Opinion

Alex Kane: Sinn Féin's performance in the Republic worries unionism

Alex Kane

Alex Kane

Alex Kane is an Irish News columnist and political commentator and a former director of communications for the Ulster Unionist Party.

Sinn Féin president Mary Lou McDonald (left) with deputy first minister Michelle O'Neill. Picture by Hugh Russell.
Sinn Féin president Mary Lou McDonald (left) with deputy first minister Michelle O'Neill. Picture by Hugh Russell. Sinn Féin president Mary Lou McDonald (left) with deputy first minister Michelle O'Neill. Picture by Hugh Russell.

Unionist parties don’t talk about it out loud, but they do worry about how well Sinn Féin seems to be doing in the southern Irish elections.

The latest RedC opinion poll (published in last Sunday’s Business Post) has, for the first time, recorded SF as the lead party. Fair enough, at 29 per cent it is still well behind the coalition government’s tally of 45 per cent, but the fact remains that SF is polling as the lead party on both sides of the border. And, as I say, that worries the unionist parties.

Their biggest fear boils down to this: for how long can you exclude the lead party from government? Sinn Féin will have learned a number of lessons from the 2020 general election—when it was also the lead party on 24.5 per cent - but made a bit of a dog’s dinner in its attempt to pull together a coalition. It won’t make that mistake again. And the smaller parties, along with FF and FG, will also have learned lessons and will be factoring in SF to their pre-election/post-election calculation if, as seems inevitable, another coalition will be required.
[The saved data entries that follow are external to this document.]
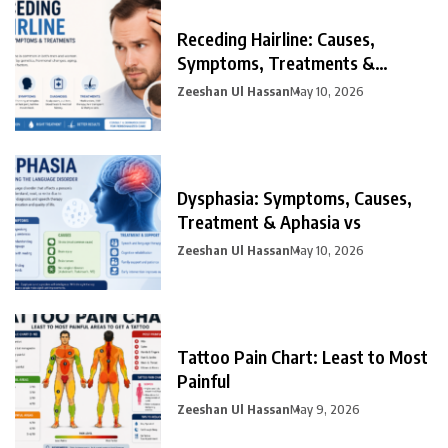
Receding Hairline: Causes,
Symptoms, Treatments &
Prevention
Zeeshan Ul Hassan
May 10, 2026
Dysphasia: Symptoms, Causes,
Treatment & Aphasia vs
Zeeshan Ul Hassan
May 10, 2026
Tattoo Pain Chart: Least to Most
Painful
Zeeshan Ul Hassan
May 9, 2026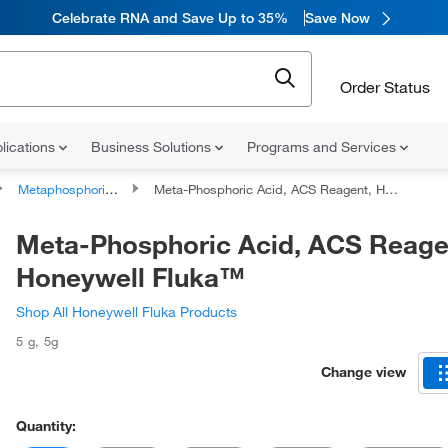
Celebrate RNA and Save Up to 35%
Save Now
Order Status
lications
Business Solutions
Programs and Services
Metaphosphoric Acid
Meta-Phosphoric Acid, ACS Reagent, Honeywell Fluka™
Meta-Phosphoric Acid, ACS Reage
Honeywell Fluka™
Shop All Honeywell Fluka Products
5 g
,
5g
Change view
Quantity: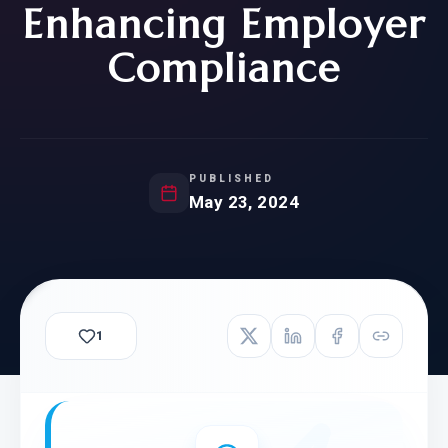
Enhancing Employer
Compliance
PUBLISHED
May 23, 2024
1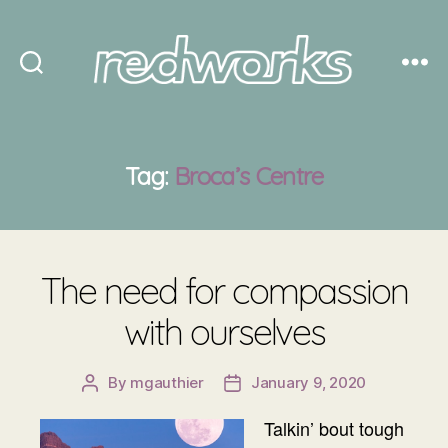
Redworks
Tag:
Broca’s Centre
The need for compassion
with ourselves
By
mgauthier
January 9, 2020
Post
Post
author
date
Talkin’ bout tough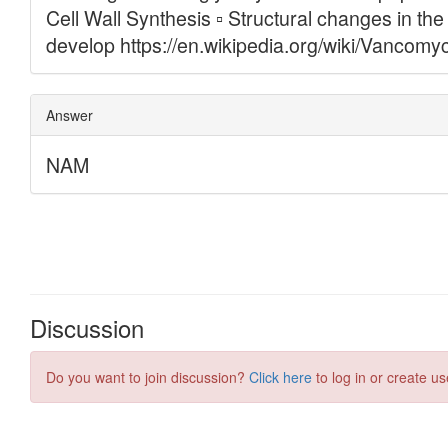
Discussion
Do you want to join discussion?
Click here
to log in or create us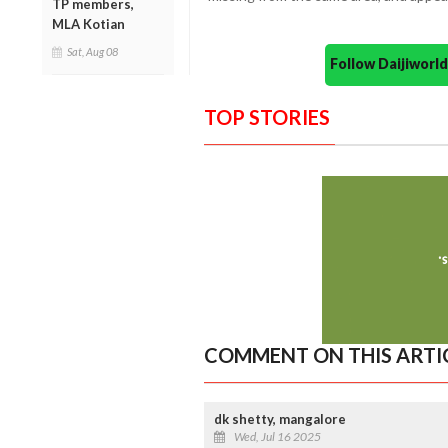
TP members,
MLA Kotian
Sat, Aug 08
Follow Daijiwor
TOP STORIES
COMMENT ON THIS ARTI
dk shetty, mangalore
Wed, Jul 16 2025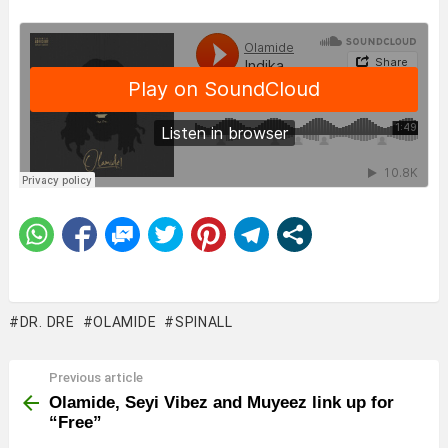
DR. DRE
OLAMIDE
SPINALL
Previous article
See
more
Olamide, Seyi Vibez and Muyeez link up for
“Free”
In 2020 the split between the big three was tight: SF (24.5), FF (22.2) and FG (20.9). That tightness made it much easier for FF and FG to strike a deal. But if the next election ended in a split of 29, 28 and 13 it would, I think, make it easier for FF (on 13) to nudge in with SF. I’m not saying that sort of coalition would be a given in that sort of circumstance, but it’s certainly a possibility that shouldn’t (and won’t) be dismissed.

And SF in the Irish government would really rattle unionism in Northern Ireland. Even more so if, in the next assembly election (either this autumn or next May), SF had also nudged itself into the first minister’s office. That’s the sort of cross-border, cross-government influence and pressure which makes it just a little bit easier for SF to push dates and conditions for a border poll.

Right now party-political unionism/loyalism (which, as I keep noting, isn’t exactly the same thing as pro-unionism) needs some good news. Something useful from Boris Johnson on the protocol would help, particularly after Jeffrey Donaldson’s political equivalent of a Hail Mary in his speech last week. But Johnson doesn’t do miracles. He does, though, do a blend of Del Boy cast-offs and Tommy Cooper legerdemain: so, if unionism can be saved with a dodgy clock that doesn’t even tell the time once a day then Johnson is the DUP’s man.

Unionism also needs a good election result in the next assembly election: an increase in its overall vote/share of the vote; an increase in its number of seats; and a stalling of SF’s electoral progress. Interestingly, the overall unionist/pro-union vote is more likely to grow if there is a very clear choice between the two lead brands of unionism: which might happen if the UUP continues with its approach to the protocol (as set out in the recent Doug Beattie interview in this paper), while the DUP and TUV dance close to the cliff edge.

Donaldson’s speech emphasised the need for unionist unity. As has just about every DUP press release since. But Doug Beattie doesn’t seem to be buying it: “The UUP has a different approach. We will engage constructively and put forward practical solutions as we seek to replace the protocol. We continue to lobby rather than threaten. Unionism needs to show confidence in its abilities. Now is not the time to retreat to the trenches”.

He’s right, of course, not least because choice increases options and opportunities. But there will be some in his party—I’ve already talked to a few—who fear a standalone campaign at a moment of crisis will cost the party seats and votes. Yet it’s worth bearing in mind that doing a deal with the DUP, or being seen to shuffle closer to them, could also cost the party votes and seats.

Personally, I don’t see the point of belonging to a political party if you’re afraid to have a clear message of your own and campaign on that platform.

Beattie is correct when he insists unionism needs to show confidence in its abilities. It needs to stop portraying everyone as the enemy. It needs to stop throwing its eggs into the one basket, too. Between 2016-19 the DUP threw its lot in with ERG Conservatives and the hardest elements of the pro-Brexit campaign and got serially shafted by both. It now seems to be throwing all of its eggs into Johnson’s basket again, while threatening to topple the institutions if he doesn’t boil them as hard as cement and throw them at their enemies. Hmm. I fear those eggs will end up all over the wrong faces—again.